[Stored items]

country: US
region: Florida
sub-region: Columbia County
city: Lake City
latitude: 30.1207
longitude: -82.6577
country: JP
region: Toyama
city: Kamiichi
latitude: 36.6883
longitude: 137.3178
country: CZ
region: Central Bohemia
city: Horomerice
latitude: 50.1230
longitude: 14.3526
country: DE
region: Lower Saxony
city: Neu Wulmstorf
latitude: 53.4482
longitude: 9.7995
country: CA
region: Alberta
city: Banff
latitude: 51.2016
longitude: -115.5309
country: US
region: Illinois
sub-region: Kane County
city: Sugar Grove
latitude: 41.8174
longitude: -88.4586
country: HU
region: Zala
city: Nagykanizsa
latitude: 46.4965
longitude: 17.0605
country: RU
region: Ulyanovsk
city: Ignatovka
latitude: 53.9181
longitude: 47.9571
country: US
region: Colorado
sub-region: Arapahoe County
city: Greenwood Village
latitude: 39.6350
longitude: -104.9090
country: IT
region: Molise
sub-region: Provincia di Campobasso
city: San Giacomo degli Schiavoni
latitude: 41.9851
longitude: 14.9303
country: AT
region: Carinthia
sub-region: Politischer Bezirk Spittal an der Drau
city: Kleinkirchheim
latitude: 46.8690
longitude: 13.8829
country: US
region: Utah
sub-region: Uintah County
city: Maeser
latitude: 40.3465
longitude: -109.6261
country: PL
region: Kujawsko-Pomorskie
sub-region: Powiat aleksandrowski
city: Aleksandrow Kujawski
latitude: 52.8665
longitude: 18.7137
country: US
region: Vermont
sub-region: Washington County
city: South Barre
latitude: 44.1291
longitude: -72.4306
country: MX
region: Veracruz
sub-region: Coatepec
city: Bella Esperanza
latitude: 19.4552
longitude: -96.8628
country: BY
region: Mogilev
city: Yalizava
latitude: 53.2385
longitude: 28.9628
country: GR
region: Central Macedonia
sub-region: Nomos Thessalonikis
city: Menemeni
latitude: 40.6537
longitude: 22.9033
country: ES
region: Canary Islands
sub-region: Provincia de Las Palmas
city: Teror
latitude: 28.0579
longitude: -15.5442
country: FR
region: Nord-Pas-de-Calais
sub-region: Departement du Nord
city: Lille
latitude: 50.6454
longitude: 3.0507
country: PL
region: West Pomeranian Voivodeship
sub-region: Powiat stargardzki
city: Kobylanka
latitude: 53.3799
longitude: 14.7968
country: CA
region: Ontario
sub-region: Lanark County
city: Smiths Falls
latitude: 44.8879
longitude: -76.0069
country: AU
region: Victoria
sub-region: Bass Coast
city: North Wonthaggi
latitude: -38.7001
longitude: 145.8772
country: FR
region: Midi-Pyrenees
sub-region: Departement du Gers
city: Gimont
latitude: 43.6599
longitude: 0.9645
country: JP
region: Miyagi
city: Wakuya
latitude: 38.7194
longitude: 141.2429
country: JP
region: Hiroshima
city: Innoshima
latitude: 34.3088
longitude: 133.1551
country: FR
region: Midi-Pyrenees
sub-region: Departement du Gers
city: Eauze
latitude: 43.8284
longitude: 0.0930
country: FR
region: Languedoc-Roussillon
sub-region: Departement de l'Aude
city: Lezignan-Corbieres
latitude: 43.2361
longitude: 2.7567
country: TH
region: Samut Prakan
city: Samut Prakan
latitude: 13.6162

◆ Set problem: Return every line of the records above word for word, with nothing changed.

◆ Exercise answer:
country: US
region: Florida
sub-region: Columbia County
city: Lake City
latitude: 30.1207
longitude: -82.6577
country: JP
region: Toyama
city: Kamiichi
latitude: 36.6883
longitude: 137.3178
country: CZ
region: Central Bohemia
city: Horomerice
latitude: 50.1230
longitude: 14.3526
country: DE
region: Lower Saxony
city: Neu Wulmstorf
latitude: 53.4482
longitude: 9.7995
country: CA
region: Alberta
city: Banff
latitude: 51.2016
longitude: -115.5309
country: US
region: Illinois
sub-region: Kane County
city: Sugar Grove
latitude: 41.8174
longitude: -88.4586
country: HU
region: Zala
city: Nagykanizsa
latitude: 46.4965
longitude: 17.0605
country: RU
region: Ulyanovsk
city: Ignatovka
latitude: 53.9181
longitude: 47.9571
country: US
region: Colorado
sub-region: Arapahoe County
city: Greenwood Village
latitude: 39.6350
longitude: -104.9090
country: IT
region: Molise
sub-region: Provincia di Campobasso
city: San Giacomo degli Schiavoni
latitude: 41.9851
longitude: 14.9303
country: AT
region: Carinthia
sub-region: Politischer Bezirk Spittal an der Drau
city: Kleinkirchheim
latitude: 46.8690
longitude: 13.8829
country: US
region: Utah
sub-region: Uintah County
city: Maeser
latitude: 40.3465
longitude: -109.6261
country: PL
region: Kujawsko-Pomorskie
sub-region: Powiat aleksandrowski
city: Aleksandrow Kujawski
latitude: 52.8665
longitude: 18.7137
country: US
region: Vermont
sub-region: Washington County
city: South Barre
latitude: 44.1291
longitude: -72.4306
country: MX
region: Veracruz
sub-region: Coatepec
city: Bella Esperanza
latitude: 19.4552
longitude: -96.8628
country: BY
region: Mogilev
city: Yalizava
latitude: 53.2385
longitude: 28.9628
country: GR
region: Central Macedonia
sub-region: Nomos Thessalonikis
city: Menemeni
latitude: 40.6537
longitude: 22.9033
country: ES
region: Canary Islands
sub-region: Provincia de Las Palmas
city: Teror
latitude: 28.0579
longitude: -15.5442
country: FR
region: Nord-Pas-de-Calais
sub-region: Departement du Nord
city: Lille
latitude: 50.6454
longitude: 3.0507
country: PL
region: West Pomeranian Voivodeship
sub-region: Powiat stargardzki
city: Kobylanka
latitude: 53.3799
longitude: 14.7968
country: CA
region: Ontario
sub-region: Lanark County
city: Smiths Falls
latitude: 44.8879
longitude: -76.0069
country: AU
region: Victoria
sub-region: Bass Coast
city: North Wonthaggi
latitude: -38.7001
longitude: 145.8772
country: FR
region: Midi-Pyrenees
sub-region: Departement du Gers
city: Gimont
latitude: 43.6599
longitude: 0.9645
country: JP
region: Miyagi
city: Wakuya
latitude: 38.7194
longitude: 141.2429
country: JP
region: Hiroshima
city: Innoshima
latitude: 34.3088
longitude: 133.1551
country: FR
region: Midi-Pyrenees
sub-region: Departement du Gers
city: Eauze
latitude: 43.8284
longitude: 0.0930
country: FR
region: Languedoc-Roussillon
sub-region: Departement de l'Aude
city: Lezignan-Corbieres
latitude: 43.2361
longitude: 2.7567
country: TH
region: Samut Prakan
city: Samut Prakan
latitude: 13.6162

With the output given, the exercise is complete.